WHAT YOU NEED TO DO:
Filter these records by the string "estar", copying each line that holds it.

START DATA FOR THIS EXERCISE

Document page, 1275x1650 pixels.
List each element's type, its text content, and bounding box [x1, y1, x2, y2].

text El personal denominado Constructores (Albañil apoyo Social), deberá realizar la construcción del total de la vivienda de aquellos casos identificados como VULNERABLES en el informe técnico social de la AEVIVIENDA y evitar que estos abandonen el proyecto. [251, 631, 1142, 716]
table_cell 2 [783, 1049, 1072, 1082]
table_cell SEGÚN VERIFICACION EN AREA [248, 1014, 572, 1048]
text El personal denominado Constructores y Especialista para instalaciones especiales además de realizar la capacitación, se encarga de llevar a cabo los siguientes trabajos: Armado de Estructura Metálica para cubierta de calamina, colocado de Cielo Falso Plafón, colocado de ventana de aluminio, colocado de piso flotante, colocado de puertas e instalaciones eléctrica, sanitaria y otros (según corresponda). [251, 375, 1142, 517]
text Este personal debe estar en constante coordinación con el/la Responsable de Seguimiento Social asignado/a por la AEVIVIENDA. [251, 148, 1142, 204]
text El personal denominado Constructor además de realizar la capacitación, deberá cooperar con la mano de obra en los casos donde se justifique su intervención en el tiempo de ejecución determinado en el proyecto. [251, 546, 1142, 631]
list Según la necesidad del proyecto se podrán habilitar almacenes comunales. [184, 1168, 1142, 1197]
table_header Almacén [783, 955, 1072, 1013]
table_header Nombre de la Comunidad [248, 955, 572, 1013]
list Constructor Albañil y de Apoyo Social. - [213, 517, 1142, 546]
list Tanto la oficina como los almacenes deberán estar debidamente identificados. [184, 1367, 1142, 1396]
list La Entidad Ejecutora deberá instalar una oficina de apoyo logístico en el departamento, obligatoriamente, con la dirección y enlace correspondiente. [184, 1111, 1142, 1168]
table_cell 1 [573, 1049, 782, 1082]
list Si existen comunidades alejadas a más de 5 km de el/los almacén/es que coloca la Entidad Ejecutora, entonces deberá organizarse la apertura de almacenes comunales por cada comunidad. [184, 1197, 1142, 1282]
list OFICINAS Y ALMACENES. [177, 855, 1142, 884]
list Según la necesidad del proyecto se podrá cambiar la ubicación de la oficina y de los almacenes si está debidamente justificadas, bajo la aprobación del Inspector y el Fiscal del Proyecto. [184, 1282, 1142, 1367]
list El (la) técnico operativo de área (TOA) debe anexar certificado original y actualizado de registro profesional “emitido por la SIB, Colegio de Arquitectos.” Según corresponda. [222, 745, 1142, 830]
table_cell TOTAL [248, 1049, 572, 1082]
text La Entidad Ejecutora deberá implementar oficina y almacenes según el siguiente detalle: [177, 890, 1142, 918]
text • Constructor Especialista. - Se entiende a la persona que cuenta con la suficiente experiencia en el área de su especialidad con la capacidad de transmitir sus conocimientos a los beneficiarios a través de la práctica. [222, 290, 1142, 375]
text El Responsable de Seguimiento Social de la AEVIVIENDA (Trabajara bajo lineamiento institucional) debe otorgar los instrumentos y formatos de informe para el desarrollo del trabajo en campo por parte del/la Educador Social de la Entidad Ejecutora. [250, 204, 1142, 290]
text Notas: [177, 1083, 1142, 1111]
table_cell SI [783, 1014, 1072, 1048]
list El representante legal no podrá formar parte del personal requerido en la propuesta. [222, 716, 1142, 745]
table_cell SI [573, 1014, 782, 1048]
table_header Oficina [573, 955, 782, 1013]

END DATA FOR THIS EXERCISE

SOLUTION:
text Este personal debe estar en constante coordinación con el/la Responsable de Seguimiento Social asignado/a por la AEVIVIENDA. [251, 148, 1142, 204]
list Tanto la oficina como los almacenes deberán estar debidamente identificados. [184, 1367, 1142, 1396]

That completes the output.